DIAGNOSTIC (hyperthyroidn hypothyroid...)
- My first question: I am not sure if I understand the data-->What does parameters with query mean? If the patient takes the thyroxine as the medication (in this case, what does "on thyroxine" mean ?) or if he asks to have the thyroxine (yes would be yes he asked the doctor to have the drug). I try to find the relative article to understand the data """See the following for a discussion of relevant experiments and related work: | Quinlan,J.R., Compton,P.J., Horn,K.A., & Lazurus,L. (1986).""" but I didn't find it
- My second question: I build networks with several algorithm: ARACNE, PC, HC, MMHC. And each time, I get a different network where the link between parameters are different. So I don't know what information I can get from these networks, which one is correct. Which method do you recommend to compare these network?
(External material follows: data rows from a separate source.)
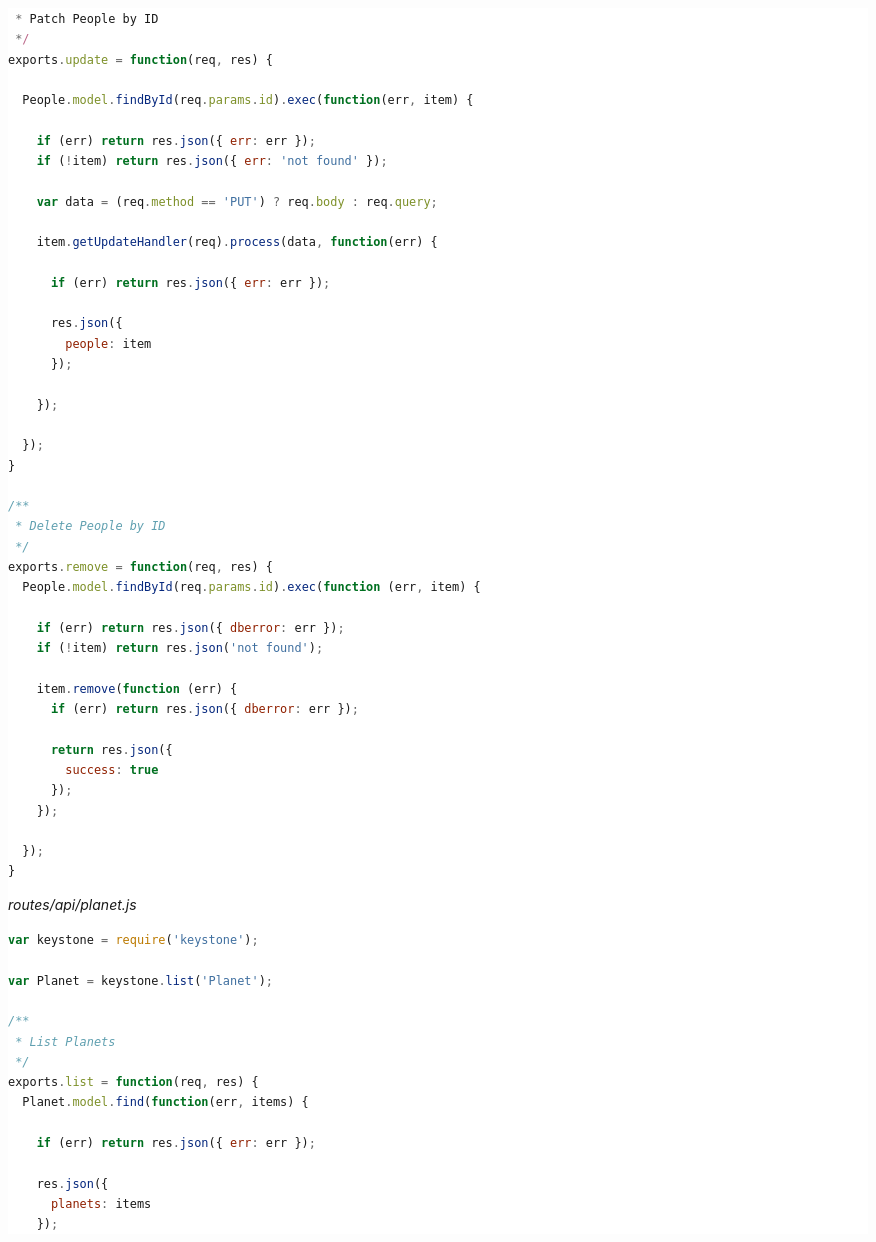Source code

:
 ```js
 * Patch People by ID
 */
exports.update = function(req, res) {

  People.model.findById(req.params.id).exec(function(err, item) {

    if (err) return res.json({ err: err });
    if (!item) return res.json({ err: 'not found' });

    var data = (req.method == 'PUT') ? req.body : req.query;

    item.getUpdateHandler(req).process(data, function(err) {

      if (err) return res.json({ err: err });

      res.json({
        people: item
      });

    });

  });
}

/**
 * Delete People by ID
 */
exports.remove = function(req, res) {
  People.model.findById(req.params.id).exec(function (err, item) {

    if (err) return res.json({ dberror: err });
    if (!item) return res.json('not found');

    item.remove(function (err) {
      if (err) return res.json({ dberror: err });

      return res.json({
        success: true
      });
    });

  });
}
```

_routes/api/planet.js_

```js
var keystone = require('keystone');

var Planet = keystone.list('Planet');

/**
 * List Planets
 */
exports.list = function(req, res) {
  Planet.model.find(function(err, items) {

    if (err) return res.json({ err: err });

    res.json({
      planets: items
    });

```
I build a network for each diagnosis:
- hyperthyroid: there are 400 patients
- hypothyroid: there are 160 patients
I want to know if the network is the result of reducing my sample number (9000--> 400 patients) or there is a real influence of the diagnosis on the network. So my hint was to select randomly for example 400 patients among the data. And calculate a distance between the network constructed with the 9000 patients and the random networks with 400 patients and the distance between the network with 9000 patients and my network with my real 400 patients. Then I don't know how to compare this distance.
Thank you for your help
Baptiste
"to understand the influence of parameters ... on the diagnostic ..." sounds like a regression/classification problem to me. Alternatively it can be viewed as a feature selection problem.
In such a situation, I would probably start with something like discriminant analysis to understand the separability of the diagnostics. I don't think a network approach is warranted here.
Thank you for your reply,
Yes you are right but the problem is that I have to use networks for the project.
Thank you again Jean-Karim
Using different algorithms to infer a network from your data will almost always give you different networks. Each algorithm has its own way of deciding which nodes to link so the meaning of an edge is usually different between the networks. The R package minet has a function to compare two networks that may be useful.